The Social Network has received rave reviews, and has already been hailed as one of the best films of the year. Certainly it’s one of the first great movies to be made about the internet era. As befits a high-stakes drama, it’s a tale of inspiration, intrigue and betrayal set in oak-panelled Ivy-League colleges and starkly-lit law firms. But it also relates a story of fragile friendships, petty squabbles and unthinking insults not a million miles away from the everyday postings on your average Facebook wall.
With over 500 million members, Facebook allows people to connect with friends, acquaintances and strangers, becoming virtual observers in the dramas of their lives. Based on Ben Mezrich's non-fiction book The Accidental Billionaires, The Social Network tells the one big story that made all these little stories possible, and turned a brilliant student into a billionaire along the way.
Drunk and embittered after being ditched by his girlfriend (in what must be one of the most awkward dinner date conversations ever committed to celluloid), intense, ambitious Harvard undergrad Mark Zuckerberg (Jesse Eisenberg) creates a website that allows students to rate female classmates by attractiveness. By morning his site has crashed the university’s servers, and Zuckerberg senses he could be onto something big.
Impressed, two members of Harvard’s rowing team, the wealthy Winklevoss twins (both played, convincingly, by Josh Pence), hire Zuckerberg to work on their social networking site, The Harvard Connection. Zuckerberg agrees, but pushes forward on his own project instead, turning to his friend Eduardo Saverin (Andrew Garfield) to supply the financing, pipping the twins to the post.
The story of Facebook’s rise and rise is told in flashback, as Zuckerberg fights two simultaneous lawsuits, from the Winklevosses on one hand, and Saverin (for reasons that will later become clear) on the other. Written by Aaron Sorkin - who also penned The West Wing and Charlie Wilson’s War (2007) - the film’s rapid-fire, highly-caffeinated dialogue conveys technical credibility as well as the focused mindset of the online entrepreneur.
Directed by David Fincher, The Social Network is a lean, taut drama which dispenses with the overt sentimentality of his recent The Curious Case of Benjamin Button (2008). Like Zodiac (2007), and Benjamin Button also, The Social Network is impressively detailed period piece, and though it’s set in the not-too-distant past of 2004, it communicates a believable sense of time and place, giving an engrossing insight into a world that feels at once familiar and alien.

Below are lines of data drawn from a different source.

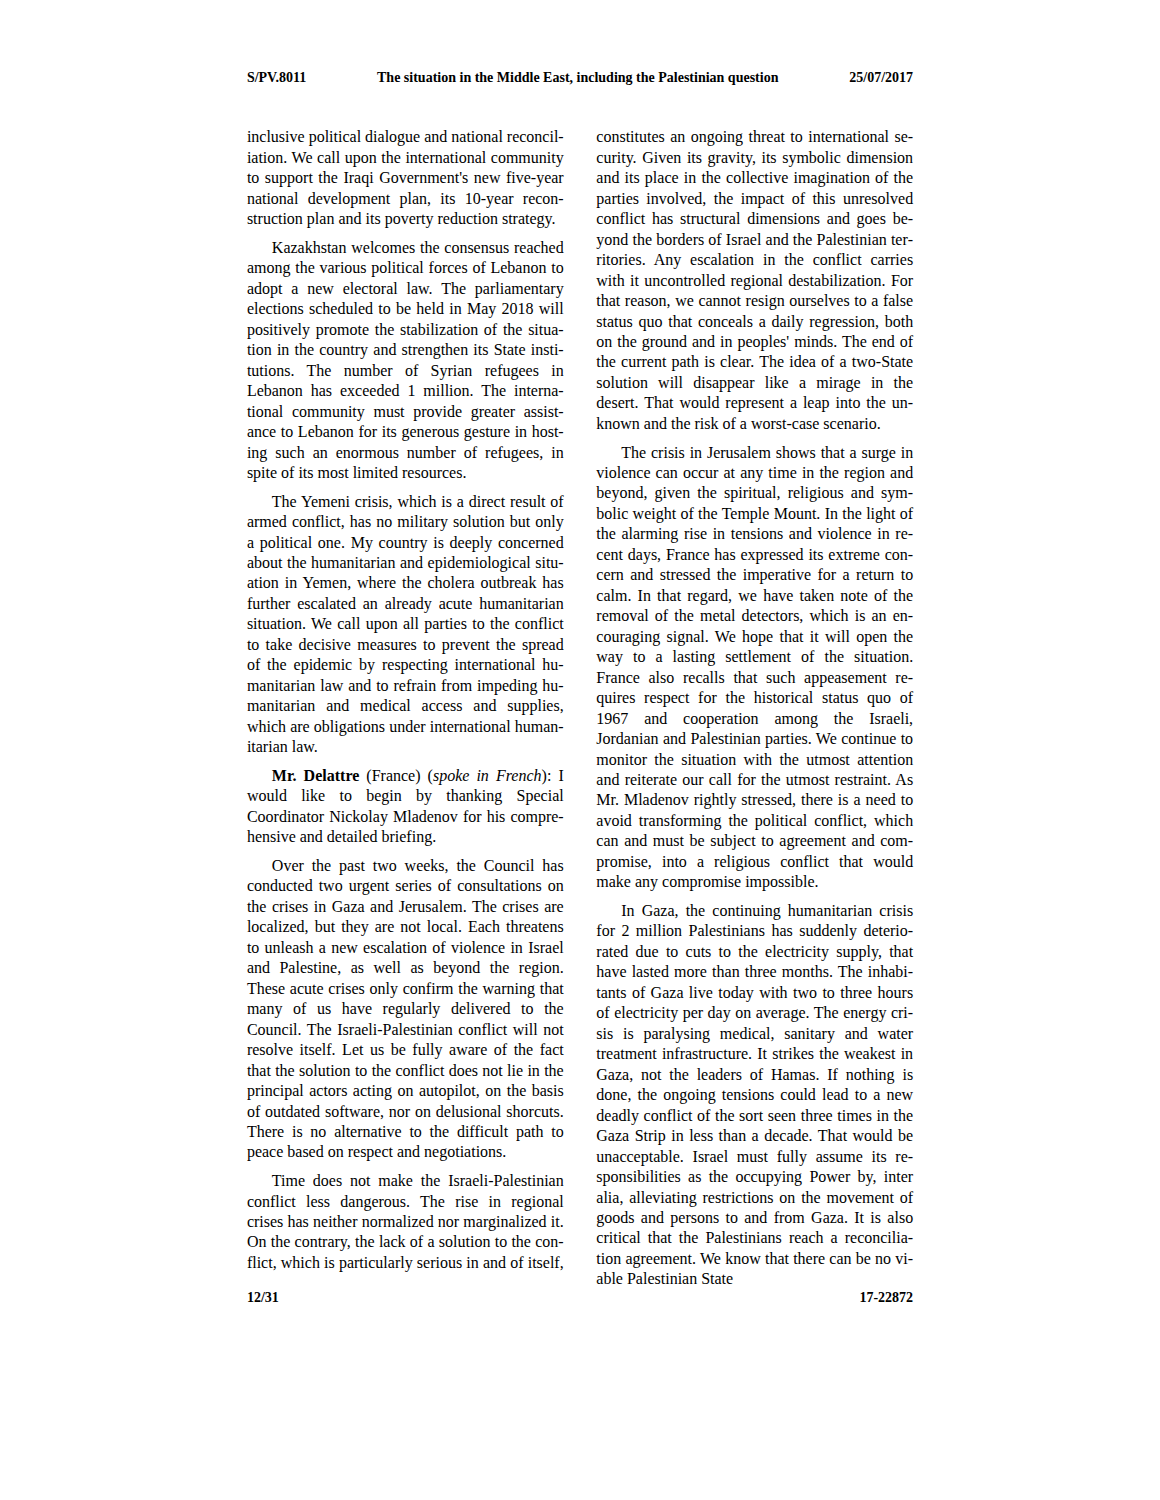S/PV.8011
The situation in the Middle East, including the Palestinian question
25/07/2017
inclusive political dialogue and national reconciliation. We call upon the international community to support the Iraqi Government's new five-year national development plan, its 10-year reconstruction plan and its poverty reduction strategy.
Kazakhstan welcomes the consensus reached among the various political forces of Lebanon to adopt a new electoral law. The parliamentary elections scheduled to be held in May 2018 will positively promote the stabilization of the situation in the country and strengthen its State institutions. The number of Syrian refugees in Lebanon has exceeded 1 million. The international community must provide greater assistance to Lebanon for its generous gesture in hosting such an enormous number of refugees, in spite of its most limited resources.
The Yemeni crisis, which is a direct result of armed conflict, has no military solution but only a political one. My country is deeply concerned about the humanitarian and epidemiological situation in Yemen, where the cholera outbreak has further escalated an already acute humanitarian situation. We call upon all parties to the conflict to take decisive measures to prevent the spread of the epidemic by respecting international humanitarian law and to refrain from impeding humanitarian and medical access and supplies, which are obligations under international humanitarian law.
Mr. Delattre (France) (spoke in French): I would like to begin by thanking Special Coordinator Nickolay Mladenov for his comprehensive and detailed briefing.
Over the past two weeks, the Council has conducted two urgent series of consultations on the crises in Gaza and Jerusalem. The crises are localized, but they are not local. Each threatens to unleash a new escalation of violence in Israel and Palestine, as well as beyond the region. These acute crises only confirm the warning that many of us have regularly delivered to the Council. The Israeli-Palestinian conflict will not resolve itself. Let us be fully aware of the fact that the solution to the conflict does not lie in the principal actors acting on autopilot, on the basis of outdated software, nor on delusional shorcuts. There is no alternative to the difficult path to peace based on respect and negotiations.
Time does not make the Israeli-Palestinian conflict less dangerous. The rise in regional crises has neither normalized nor marginalized it. On the contrary, the lack of a solution to the conflict, which is particularly serious in and of itself, constitutes an ongoing threat to international security. Given its gravity, its symbolic dimension and its place in the collective imagination of the parties involved, the impact of this unresolved conflict has structural dimensions and goes beyond the borders of Israel and the Palestinian territories. Any escalation in the conflict carries with it uncontrolled regional destabilization. For that reason, we cannot resign ourselves to a false status quo that conceals a daily regression, both on the ground and in peoples' minds. The end of the current path is clear. The idea of a two-State solution will disappear like a mirage in the desert. That would represent a leap into the unknown and the risk of a worst-case scenario.
The crisis in Jerusalem shows that a surge in violence can occur at any time in the region and beyond, given the spiritual, religious and symbolic weight of the Temple Mount. In the light of the alarming rise in tensions and violence in recent days, France has expressed its extreme concern and stressed the imperative for a return to calm. In that regard, we have taken note of the removal of the metal detectors, which is an encouraging signal. We hope that it will open the way to a lasting settlement of the situation. France also recalls that such appeasement requires respect for the historical status quo of 1967 and cooperation among the Israeli, Jordanian and Palestinian parties. We continue to monitor the situation with the utmost attention and reiterate our call for the utmost restraint. As Mr. Mladenov rightly stressed, there is a need to avoid transforming the political conflict, which can and must be subject to agreement and compromise, into a religious conflict that would make any compromise impossible.
In Gaza, the continuing humanitarian crisis for 2 million Palestinians has suddenly deteriorated due to cuts to the electricity supply, that have lasted more than three months. The inhabitants of Gaza live today with two to three hours of electricity per day on average. The energy crisis is paralysing medical, sanitary and water treatment infrastructure. It strikes the weakest in Gaza, not the leaders of Hamas. If nothing is done, the ongoing tensions could lead to a new deadly conflict of the sort seen three times in the Gaza Strip in less than a decade. That would be unacceptable. Israel must fully assume its responsibilities as the occupying Power by, inter alia, alleviating restrictions on the movement of goods and persons to and from Gaza. It is also critical that the Palestinians reach a reconciliation agreement. We know that there can be no viable Palestinian State
12/31
17-22872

This sense of ‘otherness’ - accentuated by Trent Reznor and Atticus Ross’ unnerving score - is the film’s weakness as well as its strength. The cast are universally excellent - with a scene-stealing turn from Justin Timberlake as Napster co-founder Sean Parker - but Zuckerberg’s detachment feels slightly inhuman, and one starts to wonder whether we are watching a biopic, or a morality tale awaiting a denouement.
Facebook’s social impact - and recent headline-grabbing issues relating to privacy, security, bullying and child safety – aren’t directly explored. Instead, the film’s topic is the emotional detachment of the internet age itself, where friendships can be counted in clicks and social networks can be created on a computer screen. Cold and alone, Zuckerberg - at least, as he is depicted here - is as much a victim of this world as its instigator.